Comment by timw4mail

3 years ago

And how is Chrome not the new Internet Explorer?

Because it's been less than 6 years since the last Chrome update. Probably less than 6 weeks even.

I'm not a fan of Chrome though. But the problems with Chrome are not identical to the problems of IE.

Because Firefox exists. And anyone can use Chromium to compete with Chrome fairly rapidly.

It’s not the new IE. In my mind it’s worse than the new IE because it achieves similar goals as the IE abuse but without necessarily doing anything illegal.

  • Mozilla and Opera existed at the time, as well as a bountiful amount of IE shells which essentially acted as the Chromium derivative equivalents. Outside of Chrome (technically) shipping the same binaries across all the platforms it supports, and using scope creep in a more subtle way compared to 90s-era IE, I don't see how the situation is materially different between now and then.

    • This is not exactly right. Netscape Navigator was the original browser. Microsoft invested a lot of money to bring IE up to par and exceed Netscape’s capabilities. And once they wiped out Netscape they coasted and used IE as a Trojan horse to control the web. It was after IE6’s stagnation that Firefox was spun out of Netscape and took some time to compete. Firefox was first released in 2004 and IE6 in 2001. Opera which had been around was proprietary. To the extent they were interested in making the internet a better place it was only to serve their company interests.

      Thars very different from the situation we have now where Firefox is well known and open source, and even Chromium’s open source so it can be leveraged by better stewards of the internet.

      Don’t get me wrong. My argument is not that Google is better than Microsoft. My argument is simply that the situation we’re facing right now is very different from the IE era.

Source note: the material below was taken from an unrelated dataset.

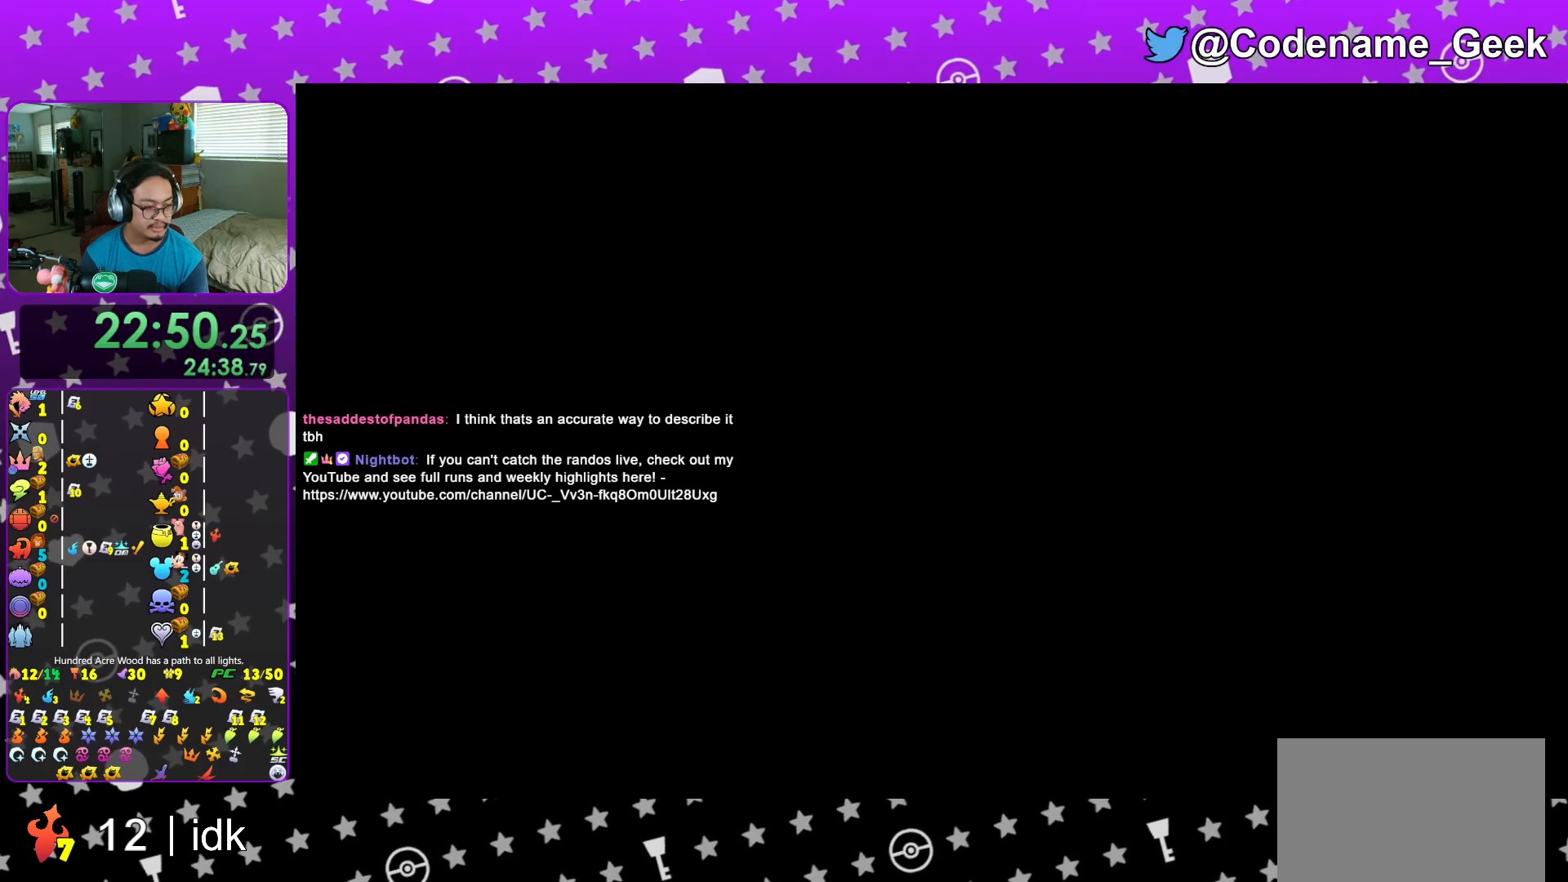
{"buttons": [], "left_stick": "center", "right_stick": "center", "events": [[17, "L1", "up"], [150, "L1", "down"], [250, "L1", "up"], [384, "L1", "down"], [501, "L1", "up"]]}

If anything, I’m arguing that the Chrome era is worse because of how much more insidious Google’s actions are.

      It was easy for the EU to essentially eliminate the IE threat by forcing MS to unbundle IE and for Firefox (and later chrome) to replace IE purely on the basis of providing a better software. Replacing Chrome on the other hand is a very different kind of problem that is possibly much harder.

  • Firefox is barely surviving. Skinning Chromium hardly counts as competing with Chrome.

    I agree with you that Chrome is even worse than IE ever was. Mostly because Google is much smarter than MS was when it comes to ensuring market dominance. It will be much harder to dethrone Google, simply because Chrome is a much better product.

Chrome is not baked into the operating system.

  • Maybe not yours, but it's baked into the operating systems used by billions of phones (Android) and millions of kids/others with generally lower tech literacy who may not have great context on the privacy implications of these changes (ChromeOS)?